Trotz drei Niederlagen zum Start und obwohl Kanada die K.-o.-Phase ohne fremde Hilfe verpasst hätte, ist Kanada Eishockey-Weltmeister geworden. Eine richtig coole Story. Oder doch nicht? Es gibt für beide Wahrnehmungen gute Gründe.
Darum ist es gut, dass Kanada Weltmeister geworden ist
- Sämtliche Motivationscoaches haben durch diese spezielle WM-Geschichte der Kanadier ein neues Paradebeispiel für ihren Unterricht erhalten. Nach drei Pleiten zum Start wieder aufstehen, den Mund abwischen und es am Ende noch auf den Gipfel schaffen, dies kann in Zukunft jedem Team, das in der Bredouille steckt, eindrücklich aufzeigen, dass weiterhin Grosses möglich ist. Wenn man den Glauben nicht verliert und stattdessen noch enger zusammenrückt. Die Cinderella-Story dieses kanadischen WM-Teams dürfte in den kommenden Jahren in einigen Kabinen hervorgekramt werden.
- Man sprach vom schlechtesten Kader, das Kanada je an eine WM entsendet hat. Dafür, in Pandemie-Zeiten nach Europa zu fliegen, um an einem Bubble-Turnier teilzunehmen, liessen sich keine Stars begeistern. Und nicht einmal genug NHL-Spieler – der Kader musste sogar noch mit jungen Spielern aus der AHL, der WHL und der NCAA ergänzt werden. Die kanadischen WM-Mannschaften in den Jahren 2017–2019 und 2008–2014 waren beispielsweise nominell um ein Vielfaches besser, aber keine von ihnen wurde Weltmeister. Das zeigt einmal mehr und dieses Mal besonders eindrücklich: Nicht die stärksten Einzelspieler entscheiden, sondern das stärkste Team.
- Die kanadischen Stürmer-Superstars Sidney Crosby, Connor McDavid und John Tavares waren in Riga zwar nicht dabei. Spielt auch keine Rolle. Denn die aktuelle WM-Toplinie der Kanadier mit Andrew Mangiapane, Connor Brown und Adam Henrique spielte, skorte und zauberte so, als wären sie Crosby, McDavid und Tavares. Ihr Spektakel allein hat schon Gold verdient.
- Den Weltmeistertitel von Kanada überhaupt erst möglich gemacht hat die Tatsache, dass Eishockey noch immer eine ehrliche Sportart unter Gentlemen ist. Und das zu sehen, war schön. Kanada war vor dem letzten Spiel der Gruppenphase Deutschland – Lettland auf fremde Hilfe angewiesen. Hätten sich diese beiden Teams auf ein Remis nach 60 Minuten geeinigt, wären sie beide durch den zusätzlichen Punkt in der K.-o.-Phase gewesen und Kanada draussen. Taten sie aber nicht, sie entschieden sich für den sportlichen Weg. Auch wenige Sekunden vor Schluss warfen sich die Deutschen noch immer bedingungslos in die Schüsse der unaufhörlich anrennenden Letten, um ihren 2:1-Sieg über die Runde zu bringen.

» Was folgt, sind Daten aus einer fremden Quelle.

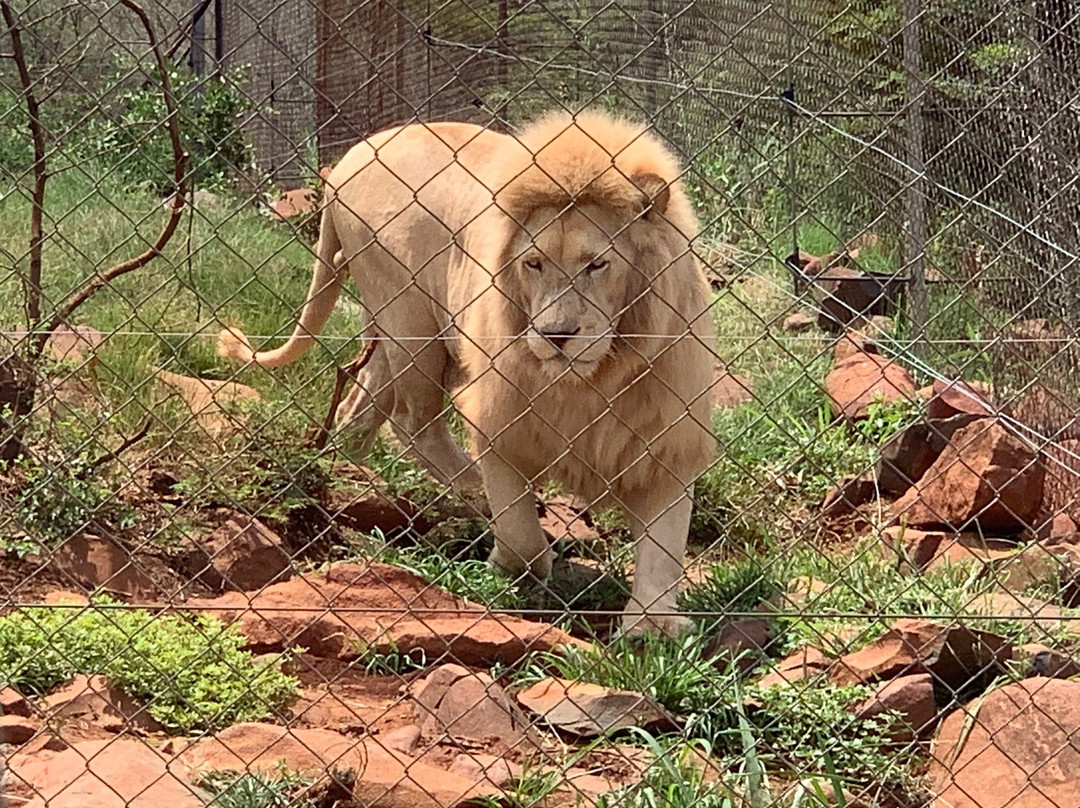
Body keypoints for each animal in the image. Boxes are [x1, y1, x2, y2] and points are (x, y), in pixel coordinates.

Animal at [217, 110, 717, 635]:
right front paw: (517, 565)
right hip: (409, 319)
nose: (556, 335)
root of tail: (350, 159)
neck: (590, 381)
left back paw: (352, 469)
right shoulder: (501, 423)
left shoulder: (665, 439)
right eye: (534, 263)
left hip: (395, 332)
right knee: (413, 424)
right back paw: (469, 488)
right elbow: (519, 533)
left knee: (362, 408)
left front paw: (654, 626)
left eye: (597, 265)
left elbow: (665, 545)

Darum ist es schlecht, dass Kanada Weltmeister geworden ist
- Zunächst einmal ist es nicht gut, weil wir Schweizer in diesem Jahr eigentlich Weltmeister werden wollten. Doch nach mehrheitlich überzeugenden Leistungen in der Vorrunde erlebte die Nati in den Viertelfinals durch eine bittere 2:3-Niederlage nach Penaltyschiessen gegen Deutschland ein abruptes Ende ihres grossen Traums. Dabei schien die Gelegenheit in Riga so günstig.
- Wenn man es sich erlauben kann, mit drei Niederlagen zu starten, sich dabei mit einem 0:2 gegen Lettland, einem 1:5 gegen die USA und einem 1:3 gegen Deutschland auch noch richtiggehend blamiert hat, aber am Ende dann trotzdem noch Gold gewinnen kann, dann wertet dies die Bedeutung der Gruppenphase ab.

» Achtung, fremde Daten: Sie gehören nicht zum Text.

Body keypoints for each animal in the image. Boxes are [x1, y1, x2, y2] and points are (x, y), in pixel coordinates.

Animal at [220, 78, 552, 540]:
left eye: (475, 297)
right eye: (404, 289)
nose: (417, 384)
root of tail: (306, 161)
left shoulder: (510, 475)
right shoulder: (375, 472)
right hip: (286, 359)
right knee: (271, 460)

- Es spricht grundsätzlich nicht für Europas Top-Ligen, wenn Kanada es sich erlauben kann, eine für ihre Verhältnisse derart bescheidene Mannschaft zu entsenden und trotzdem gewinnt. Nicht für die KHL, nicht für die Ligen in Schweden und Finnland und auch nicht für unsere National League.
- Die Kanadier haben durch ihren 27. WM-Titel noch mehr Grund erhalten, die Eishockey-Kultur in Europa zu belächeln und in Zukunft noch eine Spur arroganter aufzutreten. Das hätte wirklich nicht sein müssen.